Da molti anni il turismo ha scoperto le bellezze dell’isola. Nonostante i lunghi anni di guerra civile e le bombe scoppiate anche nel centro di Colombo, gli arrivi sono continuati. La maggior parte degli stranieri viene a godersi il sole delle belle spiagge sulla costa, ma sono molti anche quelli che visitano siti storici e archeologici. Le antiche capitali, che guerre e invasioni hanno raso al suolo, conservano imponenti ruderi di pagode e statue del Budda.
L’isola splendente è luogo di miti e leggende. Il poema epico indiano Ramayana racconta del viaggio del principe Rama alla ricerca della sposa Sita, nel regno del demone Ravana, re di Lanka, che l’aveva rapita. Aiutato da Hanuman, dio delle scimmie, attraversò lo stretto che separa l’isola dal sud dell’India, punteggiato da una serie di isole.
Le invasioni dal continente continuarono nel corso dei secoli e spinsero gli abitanti a spostare le loro capitali sempre più a sud, all’interno dell’isola. Dall’India arrivò anche il buddismo, che caratterizza e identifica la maggior parte della popolazione, ispirandone la cultura.
Ashoka, il grande imperatore maurya, inviò suo figlio come missionario, nel iii secolo a. C. e, da qui, la nuova dottrina si diffuse in tutto l’Oriente. Anuradhapura fu capitale per mille anni. Qui, in un recinto sacro, si protegge e si venera l’albero più antico del mondo, nato da un virgulto di quello di Bodhgaya, India, sotto cui il Budda ebbe l’illuminazione. Fu portato qui dalla principessa Sangamitta, figlia di Ashoka.

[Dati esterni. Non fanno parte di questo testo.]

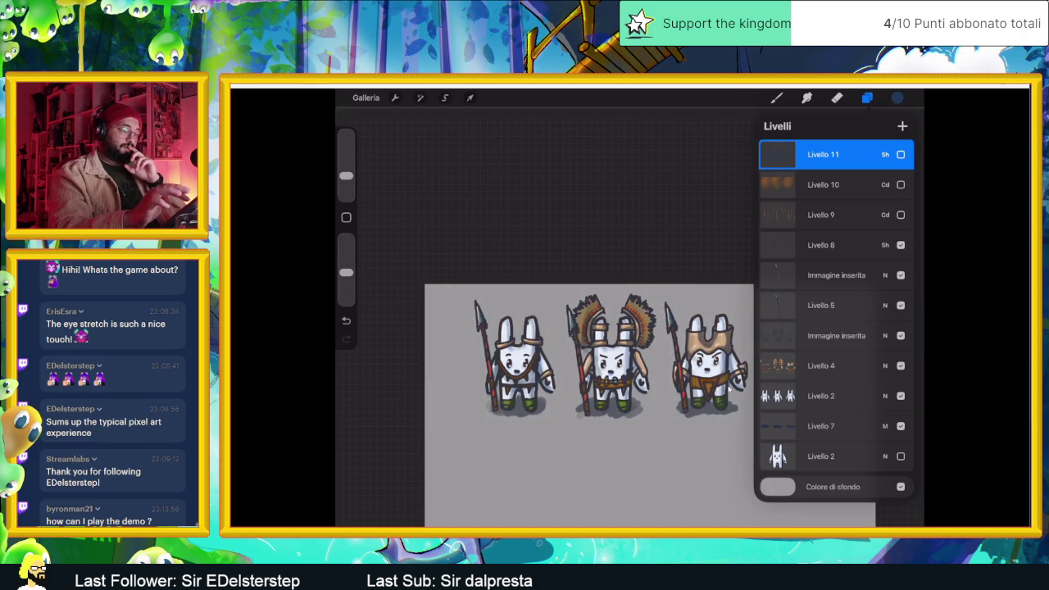
Step: Export the drawing as a PNG via Condividi, then return to the Sliding Dungeons gallery
{"action": "left_click", "coordinate": [394, 98]}
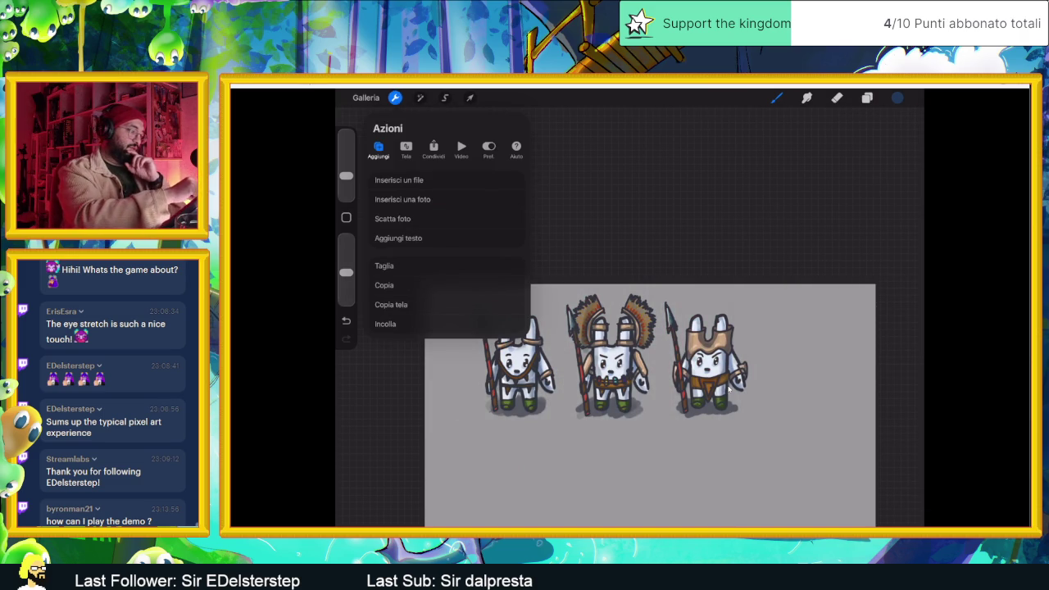
{"action": "left_click", "coordinate": [406, 148]}
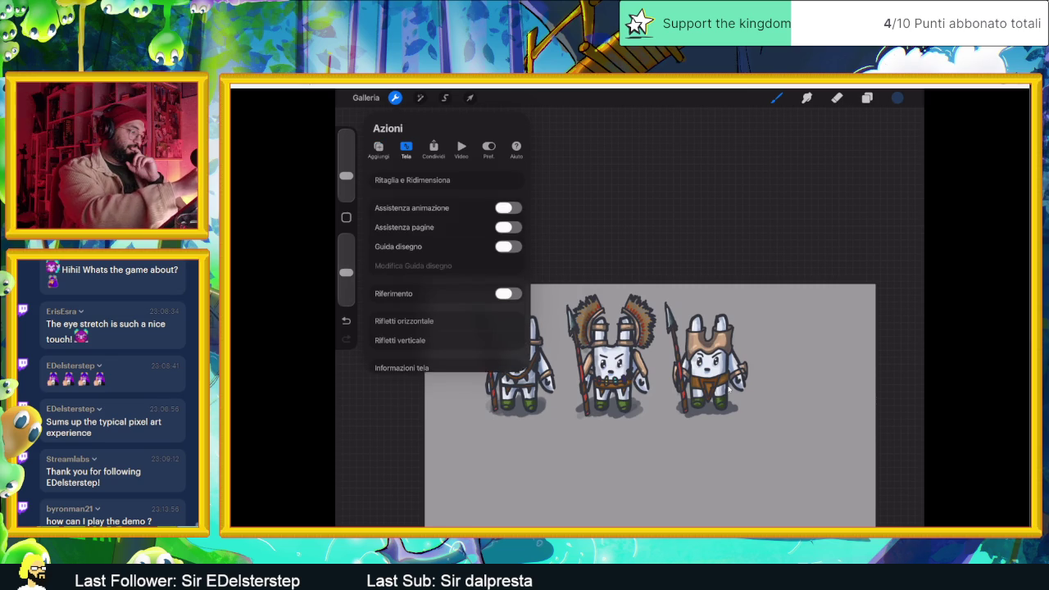
{"action": "left_click", "coordinate": [434, 148]}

I turisti ripartono felici dopo visite e soggiorni, ospiti di splendidi alberghi, al riparo da brutte notizie e cattivi incontri. Arrivano e ripartono in comodi pullman, che si fermano solo nei luoghi del turismo classico: negozi di falso artigianato, dove i batik sono teli stampati chissà dove. Nei «giardini delle spezie» vengono smerciati prodotti industriali e gli spettacoli folkloristici sono stati adattati al gusto di noi occidentali.
una dolorosa divisione
Lo Sri Lanka ottenne l’indipendenza nel 1948 e, fino allora, non vi erano mai stati problemi tra la maggioranza cingalese e il 10% di minoranza tamil. Tra questi ultimi bisogna distinguere i «tamil dello Sri Lanka», abitanti il nord del paese, giunti in epoca antica e i «tamil indiani» , discendenti dagli immigrati del Tamil Nadu, giunti nel 1800 dal sud dell’India per lavorare nelle piantagioni di tè, situate nel cuore dell’isola.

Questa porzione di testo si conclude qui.